Mohamed Kamal: ‘Dat is inderdaad een werk van lange adem. Wij zijn één van de oudste en grootste internationale organisaties die actief zijn in Soedan. We werken al sinds 1977 in het land, dus intussen bijna 50 jaar. Momenteel hebben we zo’n 300 medewerkers. 25 van hen werken net als ik in Port Sudan, in het oosten van het land. Dat is nu ons tijdelijke kantoor, omdat ons hoofdkantoor in Khartoum volledig is geplunderd. We keren pas terug zodra de minimale veiligheidsnormen zijn gegarandeerd.’
‘We werken samen met meer dan 35 lokale en nationale partners. Door samen te werken, ontstaat een rimpeleffect waarmee we veel meer bereiken dan onze eigen medewerkers alleen ooit zouden kunnen.’
Geef eens wat concrete voorbeelden van wat jullie doen om het leven van kinderen in Soedan te verbeteren.
Mohamed Kamal: ‘We voeren verschillende projecten uit om meisjes en vrouwen toegang te geven tot seksuele en reproductieve gezondheidszorg. Daarnaast bieden we onderwijs via tijdelijke leerruimtes, zorgen we voor schoon drinkwater en waterpunten om cholera te voorkomen en delen we voedsel uit. Want nog een belangrijke reden waarom kinderen en meisjes stoppen met school, is honger. Ze zijn ondervoed en voelen zich daardoor zwak.’
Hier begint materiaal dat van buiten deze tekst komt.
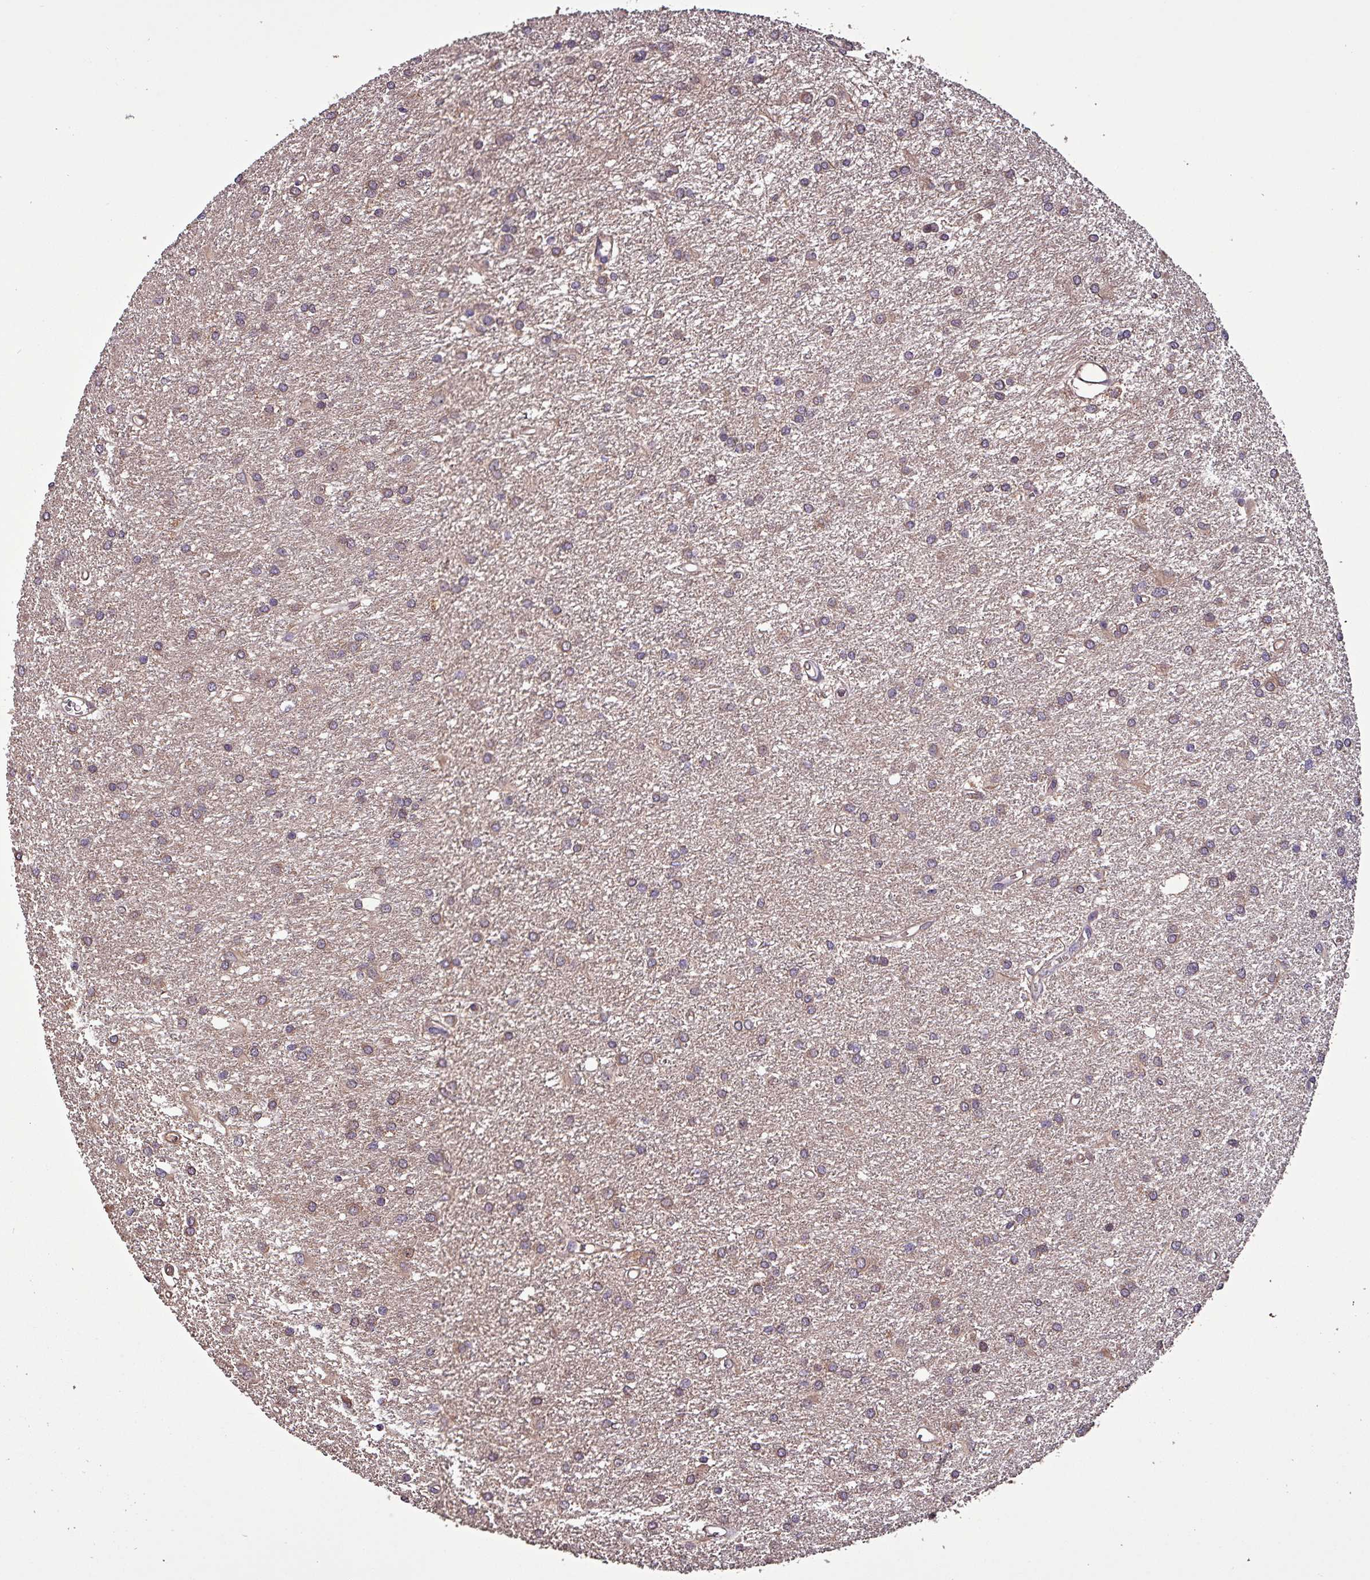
{"staining": {"intensity": "weak", "quantity": ">75%", "location": "cytoplasmic/membranous"}, "tissue": "glioma", "cell_type": "Tumor cells", "image_type": "cancer", "snomed": [{"axis": "morphology", "description": "Glioma, malignant, High grade"}, {"axis": "topography", "description": "Brain"}], "caption": "Immunohistochemical staining of glioma displays low levels of weak cytoplasmic/membranous protein expression in approximately >75% of tumor cells. Using DAB (brown) and hematoxylin (blue) stains, captured at high magnification using brightfield microscopy.", "gene": "PAFAH1B2", "patient": {"sex": "female", "age": 50}}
‘Samen met lokale partners werken we hard om ook de meest afgelegen gebieden te bereiken. Tegelijkertijd zetten we ons diplomatiek in om te benadrukken dat hulpverleners bescherming verdienen en nooit een doelwit mogen zijn. We roepen onze internationale partners op om hun inspanningen te versterken en te blijven werken aan een einde van deze verschrikkelijke oorlog.’

Meer dan een miljoen intern ontheemden zijn naar de staat Gedaref gevlucht om te ontsnappen aan het conflict in andere delen van Soedan. Daardoor staat de onderwijsinfrastructuur onder druk.
© Plan International
Dankbare prooi
Wat zijn de langetermijneffecten voor kinderen die in zo’n vreselijke situatie opgroeien?
Mohamed Kamal: ‘Elke dag dat de oorlog voortduurt, verliezen we tien jaar. Als er niet snel een einde komt aan het geweld, kun je dus spreken van een verloren generatie. Vergis je niet: we hebben het over miljoenen kinderen die ons in de toekomst verantwoordelijk zullen houden. Waarom hebben jullie ons in de steek gelaten? Deze kinderen zullen niet alleen zonder vertrouwen en hoop opgroeien, maar zullen ook volledig getraumatiseerd zijn.’
Komen zij door dat kwetsbare profiel ook in het vizier van radicale groeperingen?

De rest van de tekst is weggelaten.